#### COMPITI DA SVOLGERE:
(a) Aggiorna il testo su Franco Califano riscrivendone la parte che comincia con "Dall’8 settembre 2025, nelle" e va avanti fino a "il talento straordinario.", mettendo "musicista" al posto di "cantautore".
(b) Per favore, porta avanti il testo su Franco Califano, riprendendo subito dopo la sua ultima frase.

#### TESTO DA LEGGERE:

┏━━

Dall’8 settembre 2025, nelle sale italiane arriva finalmente “Franco Califano – Nun ve trattengo”, il docufilm che riporta alla luce una voce che non avrebbe mai dovuto spegnersi. Non è solo un film, ma un invito a fermarsi, ascoltare e ricordare un uomo che ha fatto la storia della musica italiana senza mai smettere di essere se stesso.

Franco Califano non era semplicemente un cantautore, era un poeta urbano, un osservatore lucido, capace di tradurre in versi le fragilità umane, i desideri, le illusioni. La sua penna ha regalato brani che sono entrati nell’immaginario collettivo – “Tutto il resto è noia”, “La mia libertà” – ma il suo lavoro va ben oltre. Ha scritto per Mina, Mia Martini, Ornella Vanoni e decine di altri interpreti, firmando oltre mille testi. Eppure, paradossalmente, è ricordato più per i suoi eccessi che per il talento straordinario.

┗━━

(Immagini delle pagine e testo estratto)
┏━━

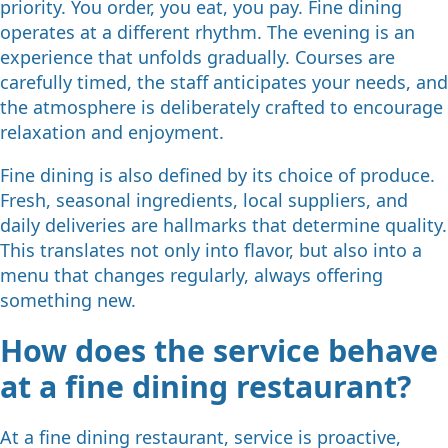
priority. You order, you eat, you pay. Fine dining
operates at a different rhythm. The evening is an
experience that unfolds gradually. Courses are
carefully timed, the staff anticipates your needs, and
the atmosphere is deliberately crafted to encourage
relaxation and enjoyment.
Fine dining is also defined by its choice of produce.
Fresh, seasonal ingredients, local suppliers, and
daily deliveries are hallmarks that determine quality.
This translates not only into flavor, but also into a
menu that changes regularly, always offering
something new.
How does the service behave
at a fine dining restaurant?
At a fine dining restaurant, service is proactive,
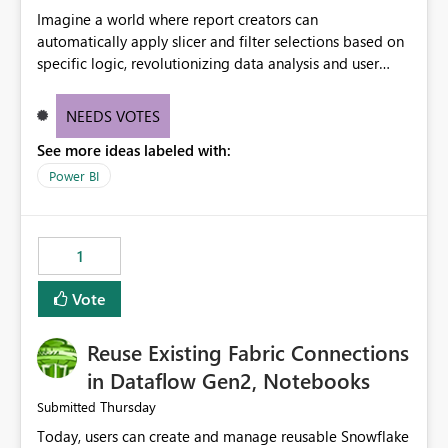
Imagine a world where report creators can
automatically apply slicer and filter selections based on
specific logic, revolutionizing data analysis and user
experience. This innovative approach eliminates any
need for complex workarounds, optimizes slicer
NEEDS VOTES
functionality, and paves the way for more efficient and
See more ideas labeled with:
effective data reporting.
Power BI
1
Vote
Reuse Existing Fabric Connections
in Dataflow Gen2, Notebooks
Thursday
Submitted
Today, users can create and manage reusable Snowflake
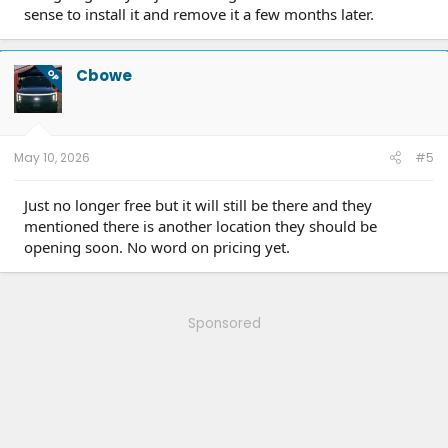
sense to install it and remove it a few months later.
Cbowe
OP
May 10, 2026
#5
Just no longer free but it will still be there and they
mentioned there is another location they should be
opening soon. No word on pricing yet.
Sponsored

┗━━

#### RISPOSTE PER NUMERO:
(a)
Dall’8 settembre 2025, nelle sale italiane arriva finalmente “Franco Califano – Nun ve trattengo”, il docufilm che riporta alla luce una voce che non avrebbe mai dovuto spegnersi. Non è solo un film, ma un invito a fermarsi, ascoltare e ricordare un uomo che ha fatto la storia della musica italiana senza mai smettere di essere se stesso.

Franco Califano non era semplicemente un musicista, era un poeta urbano, un osservatore lucido, capace di tradurre in versi le fragilità umane, i desideri, le illusioni. La sua penna ha regalato brani che sono entrati nell’immaginario collettivo – “Tutto il resto è noia”, “La mia libertà” – ma il suo lavoro va ben oltre. Ha scritto per Mina, Mia Martini, Ornella Vanoni e decine di altri interpreti, firmando oltre mille testi. Eppure, paradossalmente, è ricordato più per i suoi eccessi che per il talento straordinario.

(b)
Il docufilm, che purtroppo non eccelle registicamente, prova a rimettere ordine in questa narrazione: attraverso immagini d’archivio e testimonianze intime, tra cui quelle dell’amico Federico Zampaglione, la vecchia fiamma Mita Medici, gli amici di sempre e personaggi di cui si sarebbe apprezzato maggiormente la loro sostituzione con altri “califiani”, ricostruisce la vita di un uomo che non ha mai finto, che ha pagato sulla sua pelle la scelta di essere sempre sincero. Califano amava vivere senza maschere e questa autenticità lo ha reso tanto amato quanto incompreso: “vive chi vive, non chi c’è!”, citandolo.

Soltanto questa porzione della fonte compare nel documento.